Travelers TRV -2.14% Cos. posted a 2% increase in fourth-quarter net income to hit a company record, with strong growth in premium volume contrasting with a year-earlier period hard-hit by the Covid-19 pandemic’s disruptions to the economy.
Travelers, one of the nation’s biggest sellers of insurance to businesses and a top consumer-car insurer, reported net income of $1.33 billion, up from $1.31 billion. Its closely watched core income, which excludes realized capital gains and other items judged nonrecurring items, also was up 2%, to $1.29 billion from $1.26 billion.
But net written premiums surged 10% to $8 billion as the insurer benefited from an economy vastly different from the year before, when business shutdowns and other disruptions caused by the Covid-19 pandemic were widespread across the U.S.
In the most-recent fourth quarter, premium from renewing business surged 9.2%, Travelers said, reflecting higher insured amounts and rate increases. In addition, new business was up 16% year-over-year.
The carrier’s big unit for insuring business clients reported a 22% gain in segment income to $867 million, while its business of selling car- and home-insurance policies to households posted a 28% decline to $327 million. The worsened result for the personal-insurance segment reflected a tough comparison with the year-earlier period, when mileage was depressed across the U.S. as a result of the pandemic, and wreck volume was down sharply industrywide.
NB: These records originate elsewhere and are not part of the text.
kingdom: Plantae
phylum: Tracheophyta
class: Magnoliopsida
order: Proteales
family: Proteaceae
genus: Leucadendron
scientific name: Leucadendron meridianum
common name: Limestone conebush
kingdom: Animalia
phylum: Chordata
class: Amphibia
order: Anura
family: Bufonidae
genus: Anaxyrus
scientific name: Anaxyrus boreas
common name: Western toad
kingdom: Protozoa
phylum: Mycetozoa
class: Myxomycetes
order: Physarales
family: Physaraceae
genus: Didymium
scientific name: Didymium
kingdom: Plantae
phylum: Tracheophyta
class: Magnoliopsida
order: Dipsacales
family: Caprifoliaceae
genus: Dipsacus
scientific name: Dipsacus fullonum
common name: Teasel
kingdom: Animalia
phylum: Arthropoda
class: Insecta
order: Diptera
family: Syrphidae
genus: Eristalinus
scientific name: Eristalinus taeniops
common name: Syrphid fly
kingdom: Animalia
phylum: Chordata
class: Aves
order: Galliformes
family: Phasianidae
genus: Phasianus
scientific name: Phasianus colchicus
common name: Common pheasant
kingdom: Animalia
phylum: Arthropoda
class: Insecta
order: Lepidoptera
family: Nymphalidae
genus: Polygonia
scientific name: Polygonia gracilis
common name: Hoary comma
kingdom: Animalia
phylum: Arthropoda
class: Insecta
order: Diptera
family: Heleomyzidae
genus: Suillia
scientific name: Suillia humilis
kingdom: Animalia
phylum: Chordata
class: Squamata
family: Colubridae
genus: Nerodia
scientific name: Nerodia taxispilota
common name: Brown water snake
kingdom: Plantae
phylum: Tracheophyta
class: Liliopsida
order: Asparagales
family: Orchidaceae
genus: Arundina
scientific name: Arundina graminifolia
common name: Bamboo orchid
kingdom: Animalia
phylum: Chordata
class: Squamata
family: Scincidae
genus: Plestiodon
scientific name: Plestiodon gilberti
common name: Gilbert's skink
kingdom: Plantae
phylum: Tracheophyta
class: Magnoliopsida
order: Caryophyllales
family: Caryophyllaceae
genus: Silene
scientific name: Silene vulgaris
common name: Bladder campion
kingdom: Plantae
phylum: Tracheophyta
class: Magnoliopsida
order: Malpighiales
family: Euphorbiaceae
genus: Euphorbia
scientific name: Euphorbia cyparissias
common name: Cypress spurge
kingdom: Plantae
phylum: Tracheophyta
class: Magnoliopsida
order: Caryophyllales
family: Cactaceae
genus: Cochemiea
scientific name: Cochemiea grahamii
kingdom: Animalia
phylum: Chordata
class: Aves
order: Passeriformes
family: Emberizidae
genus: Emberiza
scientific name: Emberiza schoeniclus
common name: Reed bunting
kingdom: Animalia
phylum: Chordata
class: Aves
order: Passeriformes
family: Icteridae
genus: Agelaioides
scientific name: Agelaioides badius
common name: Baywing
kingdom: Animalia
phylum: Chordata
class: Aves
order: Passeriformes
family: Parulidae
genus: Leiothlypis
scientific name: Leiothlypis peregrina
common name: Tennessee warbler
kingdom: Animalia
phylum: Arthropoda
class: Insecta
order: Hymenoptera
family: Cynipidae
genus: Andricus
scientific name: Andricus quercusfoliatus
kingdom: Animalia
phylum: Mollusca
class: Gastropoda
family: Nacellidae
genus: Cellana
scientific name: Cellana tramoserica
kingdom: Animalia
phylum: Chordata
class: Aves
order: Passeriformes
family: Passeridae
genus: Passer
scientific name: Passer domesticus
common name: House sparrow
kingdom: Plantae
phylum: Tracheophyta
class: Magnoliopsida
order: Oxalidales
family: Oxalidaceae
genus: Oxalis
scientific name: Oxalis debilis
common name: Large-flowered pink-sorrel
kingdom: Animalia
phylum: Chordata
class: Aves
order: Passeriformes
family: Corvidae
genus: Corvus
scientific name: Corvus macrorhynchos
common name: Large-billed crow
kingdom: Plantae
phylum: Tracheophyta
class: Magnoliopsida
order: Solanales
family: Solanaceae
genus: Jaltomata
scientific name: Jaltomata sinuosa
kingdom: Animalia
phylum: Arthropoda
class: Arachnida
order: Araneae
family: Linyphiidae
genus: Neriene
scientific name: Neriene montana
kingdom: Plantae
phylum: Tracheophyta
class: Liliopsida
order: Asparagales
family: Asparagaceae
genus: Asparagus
In recent quarters, Americans have returned to the roads, and mileage is returning in many parts of the country to or near pre-pandemic levels.
Travelers’ most-recent results also were aided by higher net investment income. While low interest rates have crimped interest income from the bonds dominating their investment portfolios, Travelers and other big insurers hold a small slice of alternative investments that have been performing well in recent quarters. Travelers said its net investment income of $743 million increased 10%, primarily due to higher private-equity and real-estate partnership returns.
Travelers’ catastrophe costs, net of reinsurance, increased 7% to $36 million from $29 million. The most-recent damage included tornadoes that hit Kentucky and neighboring states and wildfires that destroyed suburban areas outside Boulder, Colo.
The company, part of the Dow Jones Industrial Average, is one of the first big property-casualty insurers to report quarterly earnings, and its results are watched closely as a bellwether for others.